I've never thought of myself as much of a complainer, but lately I have noticed how things get on my nerves--"on my last nerve" as the kids say. We really weren't allowed to complain much when we were growing up or we'd get......let me see how to say this politically correctly....oh yeah, we'd get spanked. My father, a Commander in the Navy during WWII, didn't "cotton" to much fussing or making excuses or plain 'ole complaining. We were told, "Just say Yes Sir and that's all!"
So I was well trained. Until now. Now I hear myself saying out loud----a lot...."Yeah, but.....I....." and then some excuse or reasoning or poor-pitiful-me type words will come gurgling out. When friends say they lost a lot of weight walking two miles a day, I am quick to chirp, "Yeah, but, so do I and yadayadayada." I can "Yeah, but" myself to death about money, friends, work, travel, dieting (oh yeah, I already said that one), and well, you name it. "Yeah, but, that would take so long." "Yeah, but, nobody told me it started early." "Yeah, but, I have to get a sitter." "Yeah, but, I don't want to give up my Saturdays." You get it. Yeah, but, nobody wants to read my blogs anyway.
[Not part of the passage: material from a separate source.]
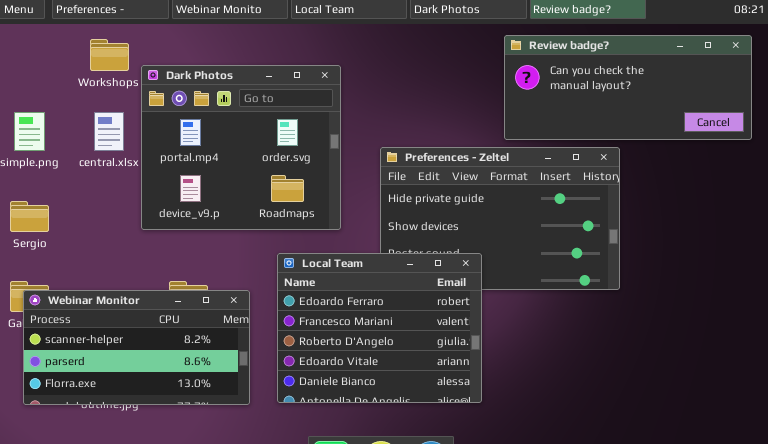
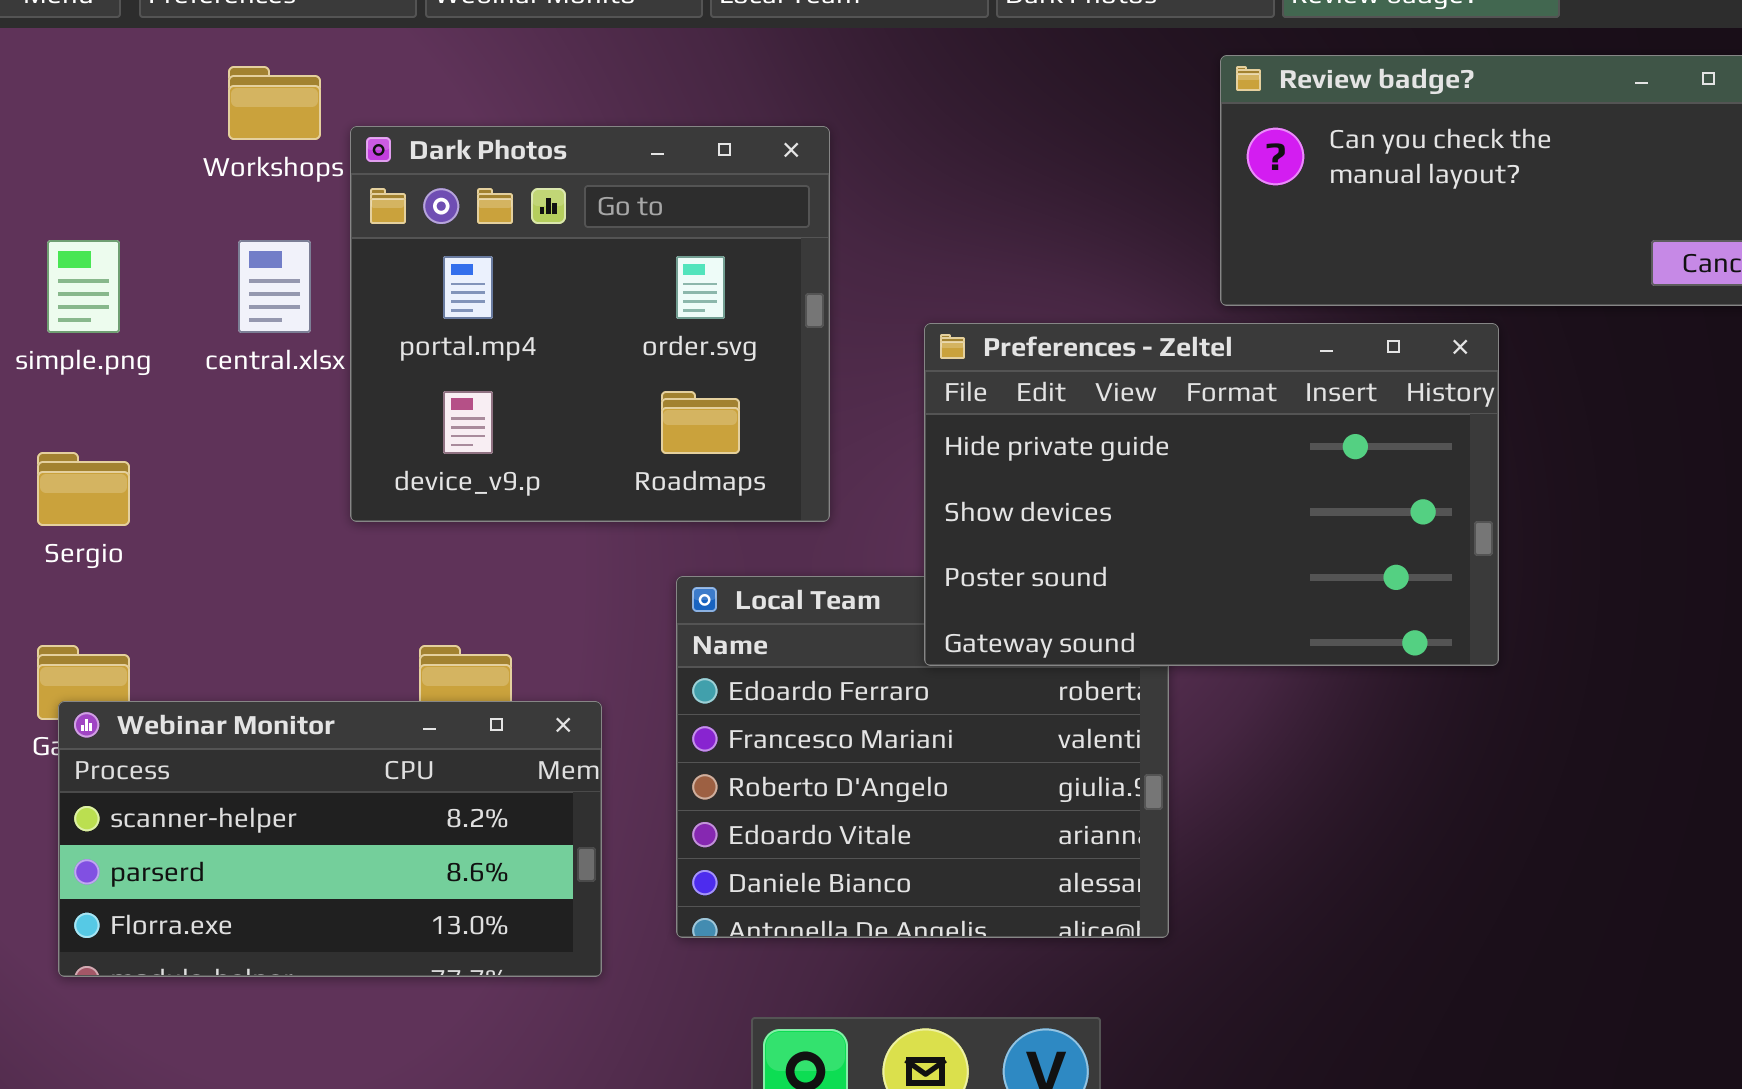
Preferences - Zeltel: [380,147,620,290] -> [924,323,1499,666], raised
Webinar Monitor: [23,290,250,405] -> [58,701,602,977], moved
I got really defensive yesterday when an acquaintance commented that I made it seem like raising Taylor was so hard. She, too, has a child with Down Syndrome; we were just comparing notes. And I heard all of this come out of my mouth: "Yeah, but, your daughter is not in pain. Yeah, but you are married and have a husband who helps 50/50. Yeah, but your daughter is still in school. Yeah, but she is higher functioning than Taylor. Yeah, but ya'll have more money. Yeah, but you have more kids at home to help you." I Yeah-Butted myself all over the place. But were they just hollow excuses?
And I knew I was feeling defensive and like maybe I wasn't a good mother and like I didn't know how to do this life thing so well----yeah, but, here I am and who better? Yeah, but.....maybe all of you would be better at my life.
This is not my temporary so-called life. This is not like, "Ok, Taylor's going to be retarded for a while and then when he's 32, he's going to read and write on grade level and become a lawyer." This is the real-deal way it is. For as long as our lives are---I mean our physical lives. It's not, "Well you only have to do this for six months and then we're sending in a replacement---or extra troops or a new set of chromosomes or that new pill that's going to make you lose weight and make Taylor pain-free and with an IQ way above room temperature. " (Yeah, but most of us have that high IQ and look at us! Ooops!)
So, I am taking stock today.
My "Yeah buts" are keeping me stuck and creating a longing for parts of a life that probably will never be.
Yeah, but, can I love the life I have?
Yeah, but can you love the life you have?
Yeah, but, can we help each other learn to live wholly/holy and fully and happily in our lives?
Ok. Ok. Yes!
Yeah, but, does anybody know how to make my legs look thinner?